Students protest newly enforced policies at Bastrop High School
BASTROP, La. (KNOE) - Students at Bastrop High School made their voices heard with a protest on Sept. 29, 2022. It happened around 10:15 a.m. when some students left their classrooms and took signs outside to express their feelings.
Students are protesting policies that have been in place for some time but are newly enforced. Some students said the principal is not listening to their concerns. Meanwhile, the principal told KNOE the fire alarm was pulled throughout the day on Sept. 29 and she’s unsure why, but students said it wasn’t part of the protest.
“We all walked out of the classroom, we walked around the whole school with our posters shouting, then they had us in the cafeteria and we had to stay there for the remainder of the time,” said a senior at BHS, Gerniesha Ridgell.
Ridgell said students were protesting the policy that does not allow cell phones on school grounds. The superintendent of Morehouse Parish Schools, David Gray, said the school board passed the rule over the summer, but it was not enforced until after labor day.
“You know just in case anything could happen, you never know, we need our phones,” said Ridgell.
Gray said if a student is found with a cellphone, they’re placed in the alternative program for fifteen days, but the school has only been enforcing a five-day punishment.
Senior Joseph Fells said another policy students are protesting is the dress code.
“The hoodies, it’s finna get cold outside and we can’t wear no hoodies in school,” said Fells.
Gray said no hoodies allowed in school is not a new policy but it is newly enforced. Fells said students previously tried to speak with the principal about their concerns but said it hasn’t been easy.
“We tried multiple times but some of the times she will throw her hands in our face and say she doesn’t want to talk about it like earlier, they tried to talk to her after the protest and she says she doesn’t want to talk,” said Fells.
KNOE reached out to the principal for an interview, but she declined.
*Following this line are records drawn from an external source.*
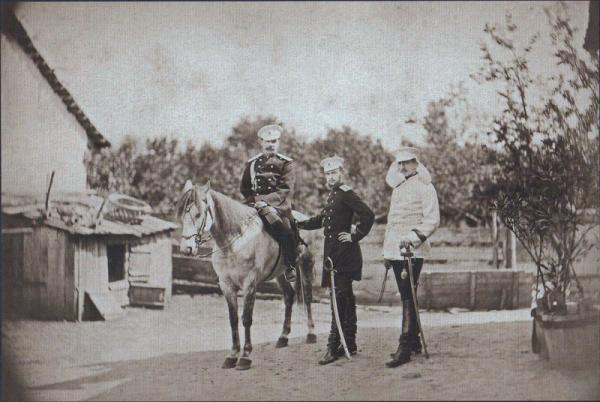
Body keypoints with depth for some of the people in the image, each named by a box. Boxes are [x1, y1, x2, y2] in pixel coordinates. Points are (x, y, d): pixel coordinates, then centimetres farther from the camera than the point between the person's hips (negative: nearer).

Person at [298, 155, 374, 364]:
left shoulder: (346, 193, -12)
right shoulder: (333, 194, 16)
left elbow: (368, 215, -21)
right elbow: (322, 219, 25)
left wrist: (355, 236, -17)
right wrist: (298, 224, 16)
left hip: (343, 251, -10)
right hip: (333, 251, 10)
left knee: (339, 298, -10)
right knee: (346, 297, 13)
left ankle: (333, 347, -9)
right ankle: (349, 344, 20)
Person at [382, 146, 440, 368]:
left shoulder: (424, 187, -5)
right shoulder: (397, 189, 19)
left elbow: (432, 220, -12)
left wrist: (414, 236, -25)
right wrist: (387, 250, 23)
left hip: (413, 251, -8)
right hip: (395, 250, 8)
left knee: (409, 298, -12)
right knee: (406, 297, 13)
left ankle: (405, 348, -14)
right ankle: (414, 341, 23)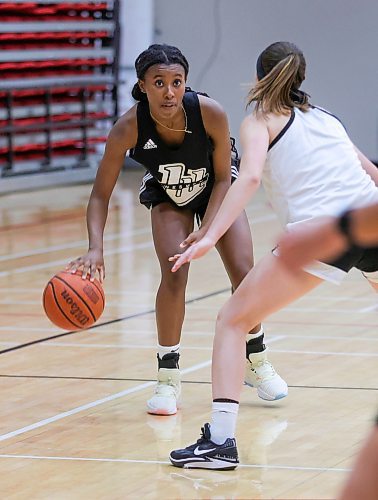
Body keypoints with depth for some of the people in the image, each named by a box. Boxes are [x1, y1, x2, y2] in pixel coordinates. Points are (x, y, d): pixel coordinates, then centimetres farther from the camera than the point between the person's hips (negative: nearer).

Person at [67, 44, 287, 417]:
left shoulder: (211, 113, -35)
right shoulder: (128, 129, -34)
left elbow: (223, 178, -19)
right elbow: (101, 194, -27)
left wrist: (206, 230, -28)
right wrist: (95, 248, -42)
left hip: (216, 189, 0)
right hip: (168, 196, 0)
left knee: (244, 274, -7)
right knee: (174, 274, -20)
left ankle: (256, 361, 19)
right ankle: (168, 377, -6)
Superintendent Gray said he spoke to some students about their concerns.
“We told the kids look, obviously we got to sit down, discuss and give you a voice, so we’ll go through and get some representatives from each class and we’re going to sit down and have some conversations,” said Gray.
Gray said there are better ways to be heard than a protest on school grounds.
“That’s one of the things I was telling the kids this morning, we’ll listen, I’m going to give young adults a voice, there are ways of doing it and there are ways of not doing it,” said Gray.